# Thinking about a reef tank



## OllieNZ (27 Sep 2014)

Hi All,
I'm getting another tank and looking at setting it up as a reef tank, firstly best forum for reef keeping?  and secondly a question about t5s. For a planted tank I'm happy to use my bulbs till they die but the reef guys seem really jittery about using them for more than 12 months and start going on about things like spectral drift and degradation, now according to various bulb manufacturers you're looking at something like 10% lumen degradation over the life of the bulb, does this correspond equally with par degradation? I can't find any data on this at all. The bulb manufacturers seem only concerned about lumens which is fair enough as they are only concerned with how well the bulbs light an office or workshop. All the other info seems to be the same recycled "you need to change your bulbs once a year or they loose too  much brightness and the spectrum drifts and favors nuisance algae" yet no one seems to provide any hard data to back this up. So thoughts people?


----------



## foxfish (27 Sep 2014)

I have always changed my bulbs every year or so. it might not be necessary but I just go with the flow....
However with a reef tank I much prefer the ripple effect from LEDs or halides, it just seems to match the environment!
My lounge used to look like a spaceship had laded in it & that was from outside the house looking through curtains...
However I don't keep a reef anymore...

I never really found a friendly reef forum, to many experts & not many helpful ones but that is probably just my unfortunate experience ..


----------



## OllieNZ (27 Sep 2014)

Cheers Fox, 
I'd prefer leds but I'm not sure my budget will stretch to a decent enough unit. The other problem is that the tank will have a hood and most modern leds are designed to be suspended like halides.


----------



## foxfish (27 Sep 2014)

Yes well, reefs are very expensive!


----------



## OllieNZ (27 Sep 2014)

foxfish said:


> Yes well, reefs are very expensive!


Totally agree but if I can get away with £100 of t5 setup that will leave £££ for other stuff.


----------



## Crossocheilus (27 Sep 2014)

Maxspect razor are relatively cheap led, I know nothing about reefs but these should be ok.


----------



## mr. luke (27 Sep 2014)

How about tmc tiles mounted on mms rail which is fixed to the ins de of your hood? You wont want to dim them either so that will save on expense


----------



## DTL (27 Sep 2014)

Ref a reef keeping website,  I was a member or Reef Central when I lived in the States, and found it full of really useful info and helpful people.


----------



## GlassWalker (28 Sep 2014)

........

# [Activity A]
Reproduce the portion of the reef tank forum thread that begins with the words "My lounge used" and ends after "suspended like halides.".
# [Activity B]
Continue the reef tank forum thread from its last line.

# [Dataset excerpts]
........

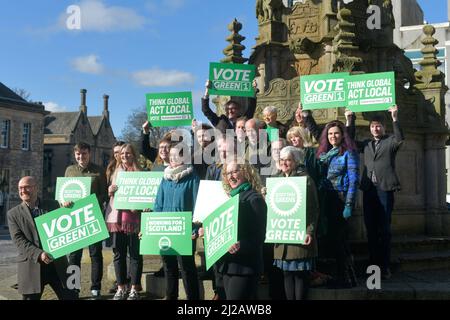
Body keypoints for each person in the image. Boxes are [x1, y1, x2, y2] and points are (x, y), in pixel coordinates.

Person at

........

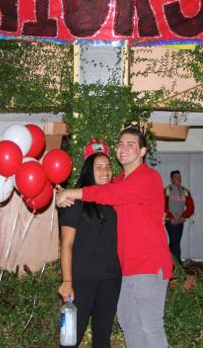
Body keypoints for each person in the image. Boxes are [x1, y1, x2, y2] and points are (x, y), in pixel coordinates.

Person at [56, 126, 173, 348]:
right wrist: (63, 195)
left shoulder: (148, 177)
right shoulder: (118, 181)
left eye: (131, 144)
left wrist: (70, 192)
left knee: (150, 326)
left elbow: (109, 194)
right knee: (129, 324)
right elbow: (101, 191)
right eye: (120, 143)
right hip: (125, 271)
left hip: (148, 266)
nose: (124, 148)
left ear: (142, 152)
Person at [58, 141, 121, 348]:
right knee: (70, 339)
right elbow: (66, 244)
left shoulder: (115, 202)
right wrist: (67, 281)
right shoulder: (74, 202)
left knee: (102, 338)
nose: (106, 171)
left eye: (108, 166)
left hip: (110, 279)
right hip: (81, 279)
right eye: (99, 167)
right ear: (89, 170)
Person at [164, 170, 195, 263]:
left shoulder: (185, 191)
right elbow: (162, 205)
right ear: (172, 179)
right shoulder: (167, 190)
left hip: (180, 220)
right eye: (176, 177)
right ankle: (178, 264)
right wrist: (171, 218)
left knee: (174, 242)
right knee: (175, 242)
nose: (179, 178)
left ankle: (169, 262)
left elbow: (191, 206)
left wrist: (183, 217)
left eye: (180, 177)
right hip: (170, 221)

........

# [Exercise response A]
My lounge used to look like a spaceship had laded in it & that was from outside the house looking through curtains...
However I don't keep a reef anymore...

I never really found a friendly reef forum, to many experts & not many helpful ones but that is probably just my unfortunate experience ..


----------



## OllieNZ (27 Sep 2014)

Cheers Fox, 
I'd prefer leds but I'm not sure my budget will stretch to a decent enough unit. The other problem is that the tank will have a hood and most modern leds are designed to be suspended like halides.

# [Exercise response B]
I also hang about on Ultimatereef, although it is quite big so easier to get lost in the crowd there. It certainly doesn't have the small forum feel.

Lighting wise, it also depends in part on what sort of corals you're after. I never used T5s on marine for much but two T5s didn't seem quite enough, and almost certainly isn't if you go for harder corals. If you poke about on ebay you can find lots of relatively affordable LED units, up to 120W for change from £100, although again some question the light spectrum from these for some types of harder coral. The cooling fans on the cheaper models can be quite noisy, and these are best suspended over tank. Having them too low can give what is coined the disco effect, particularly for "full spectrum" units with red or green LEDs too.

Overall, I don't think cost needs to be that high on a marine tank. Excluding livestock, rock and salt, about the only difference for smaller tanks is if you want to get a skimmer or not, and even they are optional and long debated about their use. I'm feeling mildly annoyed at the moment. I needed a skimmer when another broke beyond economic repair, so I got a new one for £170. I just saw the same model advertised used locally for £35 asking price. There are some serious bargains if you look out for used kit. I also narrowly missed out on a complete 3ft tank setup for £150 as seller just wanted it gone ASAP., although I did similarly get another complete tank for £100!

It might be a topic for another thread, but I have to wonder if at least some of the planted tank theory could be carried over to marines in terms of both lighting and nutrients...


----------



## OllieNZ (28 Sep 2014)

Thanks for the response, I've been taking a look around reef central, some useful stuff on there. 
I'm looking a zoos, toadstools, shrooms and hammer corals so nothing overly difficult, I was hoping to get away with  3-4 bulbs I should mention that the tank will be 100x40x50 cm (lxwxh) I'm pretty sussed on the equipment it's just the light requirements tripping me up.
What's your thoughts on test kits? 
I think planted marine was discussed on the barr report and you still have to be careful with the nutrients as the marine environment is alot more sensitive


----------



## foxfish (28 Sep 2014)

You also need to think about a chiller if you are using 4 x T5s under a hood.


----------



## GlassWalker (28 Sep 2014)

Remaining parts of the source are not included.